Undocumented immigrants and beneficiaries of humanitarian programs may stand to suffer even more severely under a second Trump administration. Trump has vowed to “bring back” the infamous travel bans INA 212(f), ban refugees from Gaza, and carry out mass deportations. He has also threatened to invoke the Enemy Aliens Act of 1798, which allows for the detention and deportation of noncitizen nationals of an enemy country during wartime, as a justification for widespread deportations. His administration will seek to increasingly use expedited removal INA 235(b)(1)(A)(iii) without an immigration court hearing for noncitizens who are within the border of the US and cannot prove that they have been in the US for more than two years. The return of family separation and reinstatement of the “remain in Mexico” policy appears likely, as does the termination of TPS designations for many country, DACA, and humanitarian parole programs.

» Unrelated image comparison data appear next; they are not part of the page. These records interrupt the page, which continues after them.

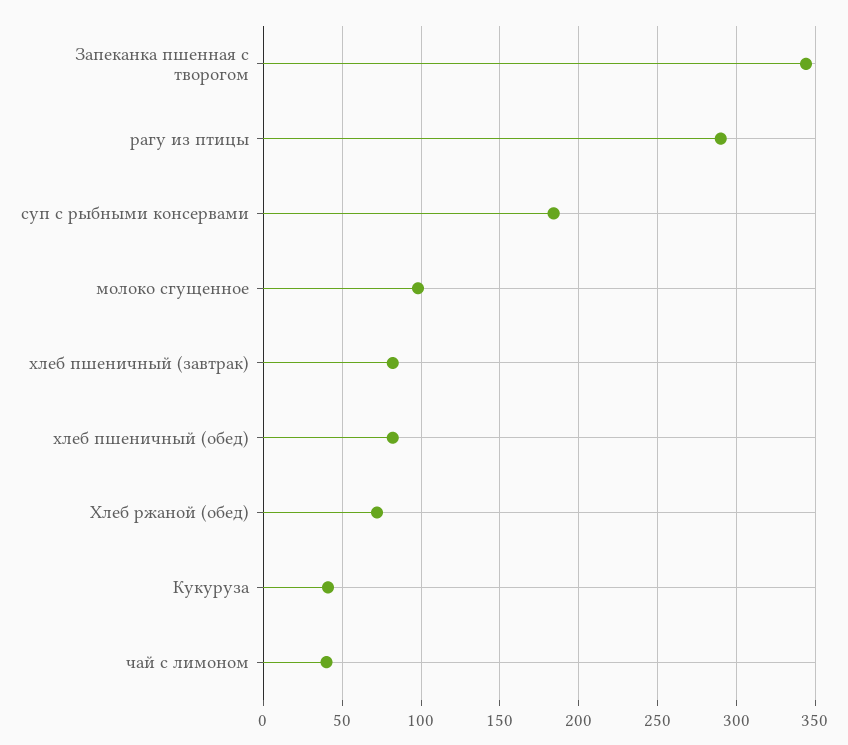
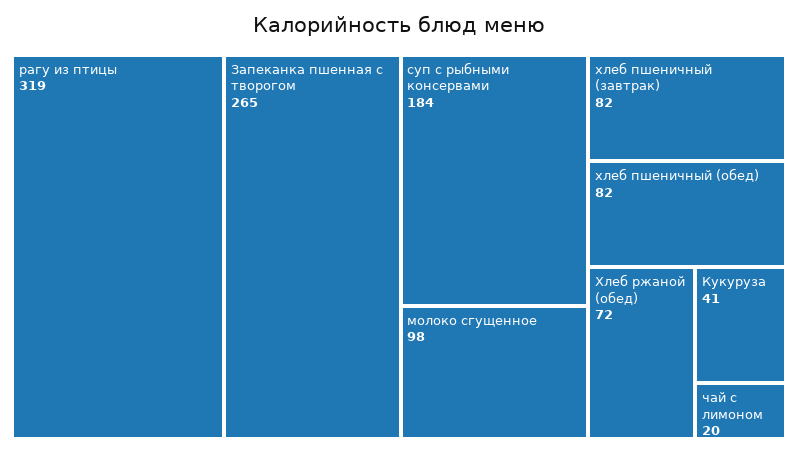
  {
-   "Запеканка пшенная с творогом": 345,
+   "Запеканка пшенная с творогом": 265,
-   "рагу из птицы": 290,
+   "рагу из птицы": 319,
    "суп с рыбными консервами": 184,
    "молоко сгущенное": 98,
    "хлеб пшеничный (завтрак)": 82,
    "хлеб пшеничный (обед)": 82,
    "Хлеб ржаной (обед)": 72,
    "Кукуруза": 41,
-   "чай с лимоном": 40
+   "чай с лимоном": 20
  }

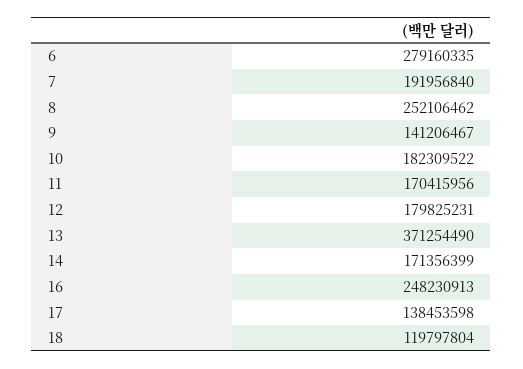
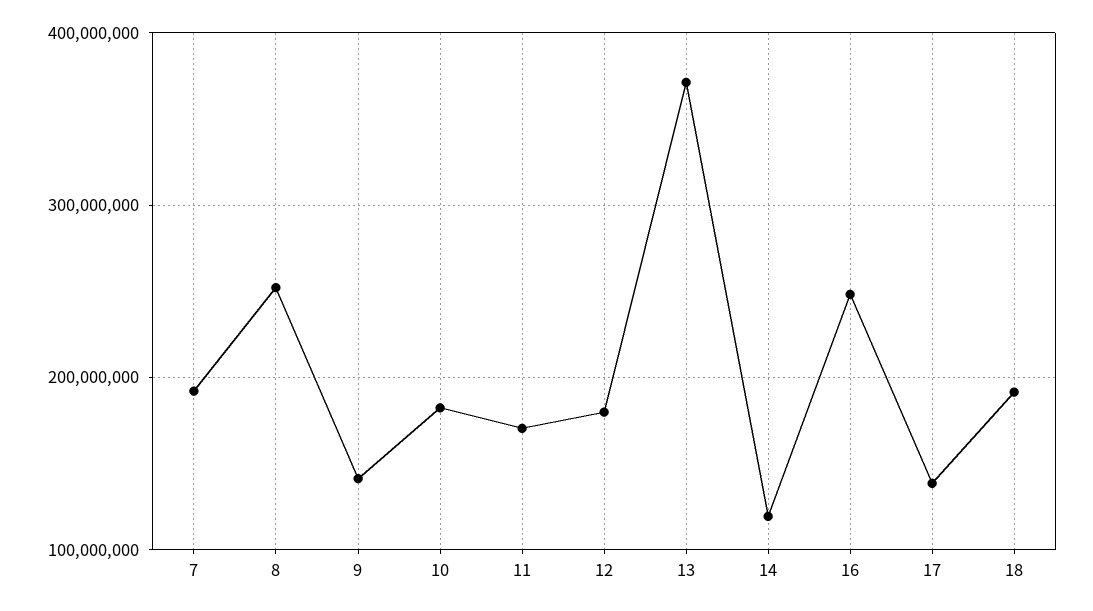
  {
-   "6": 279160335,
    "7": 191956840,
    "8": 252106462,
    "9": 141206467,
    "10": 182309522,
    "11": 170415956,
    "12": 179825231,
    "13": 371254490,
-   "14": 171356399,
+   "14": 120000000,
    "16": 248230913,
    "17": 138453598,
-   "18": 119797804
+   "18": 190000000
  }

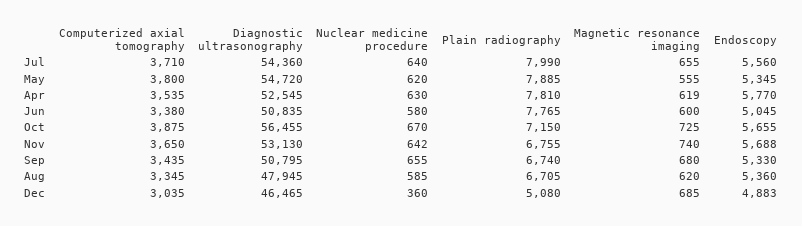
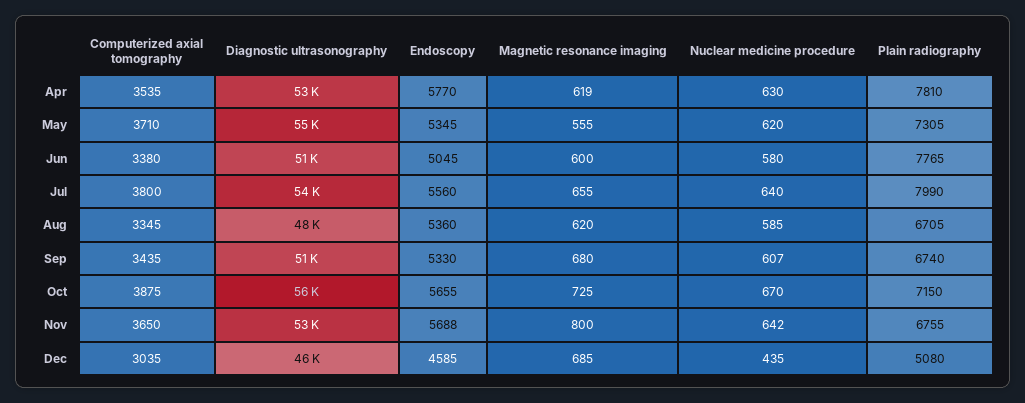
  {
    "Computerized axial tomography": {
-     "Jul": 3710,
+     "Jul": 3800,
-     "May": 3800,
+     "May": 3710,
      "Apr": 3535,
      "Jun": 3380,
      "Oct": 3875,
      "Nov": 3650,
      "Sep": 3435,
      "Aug": 3345,
      "Dec": 3035
    },
    "Diagnostic ultrasonography": {
      "Jul": 54360,
      "May": 54720,
      "Apr": 52545,
      "Jun": 50835,
      "Oct": 56455,
      "Nov": 53130,
      "Sep": 50795,
      "Aug": 47945,
      "Dec": 46465
    },
    "Nuclear medicine procedure": {
      "Jul": 640,
      "May": 620,
      "Apr": 630,
      "Jun": 580,
      "Oct": 670,
      "Nov": 642,
-     "Sep": 655,
+     "Sep": 607,
      "Aug": 585,
-     "Dec": 360
+     "Dec": 435
    },
    "Plain radiography": {
      "Jul": 7990,
-     "May": 7885,
+     "May": 7305,
      "Apr": 7810,
      "Jun": 7765,
      "Oct": 7150,
      "Nov": 6755,
      "Sep": 6740,
      "Aug": 6705,
      "Dec": 5080
    },
    "Magnetic resonance imaging": {
      "Jul": 655,
      "May": 555,
      "Apr": 619,
      "Jun": 600,
      "Oct": 725,
-     "Nov": 740,
+     "Nov": 800,
      "Sep": 680,
      "Aug": 620,
      "Dec": 685
    },
    "Endoscopy": {
      "Jul": 5560,
      "May": 5345,
      "Apr": 5770,
      "Jun": 5045,
      "Oct": 5655,
      "Nov": 5688,
      "Sep": 5330,
      "Aug": 5360,
-     "Dec": 4883
+     "Dec": 4585
    }
  }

Notwithstanding the challenges that Trump’s return is likely to bring, immigration lawyers are prepared to vigorously defend noncitizen clients. His prior presidency provided insight into the types of policies that are likely to return, and allowed advocates to gain experience in combatting these harmful measures. Even if Trump got a popular mandate that does not give him license to ignore the law and act outside the Constitution and Bill of Rights. Immigration lawyers are all set to defend immigrants to preserve the foundations upon which the country is built.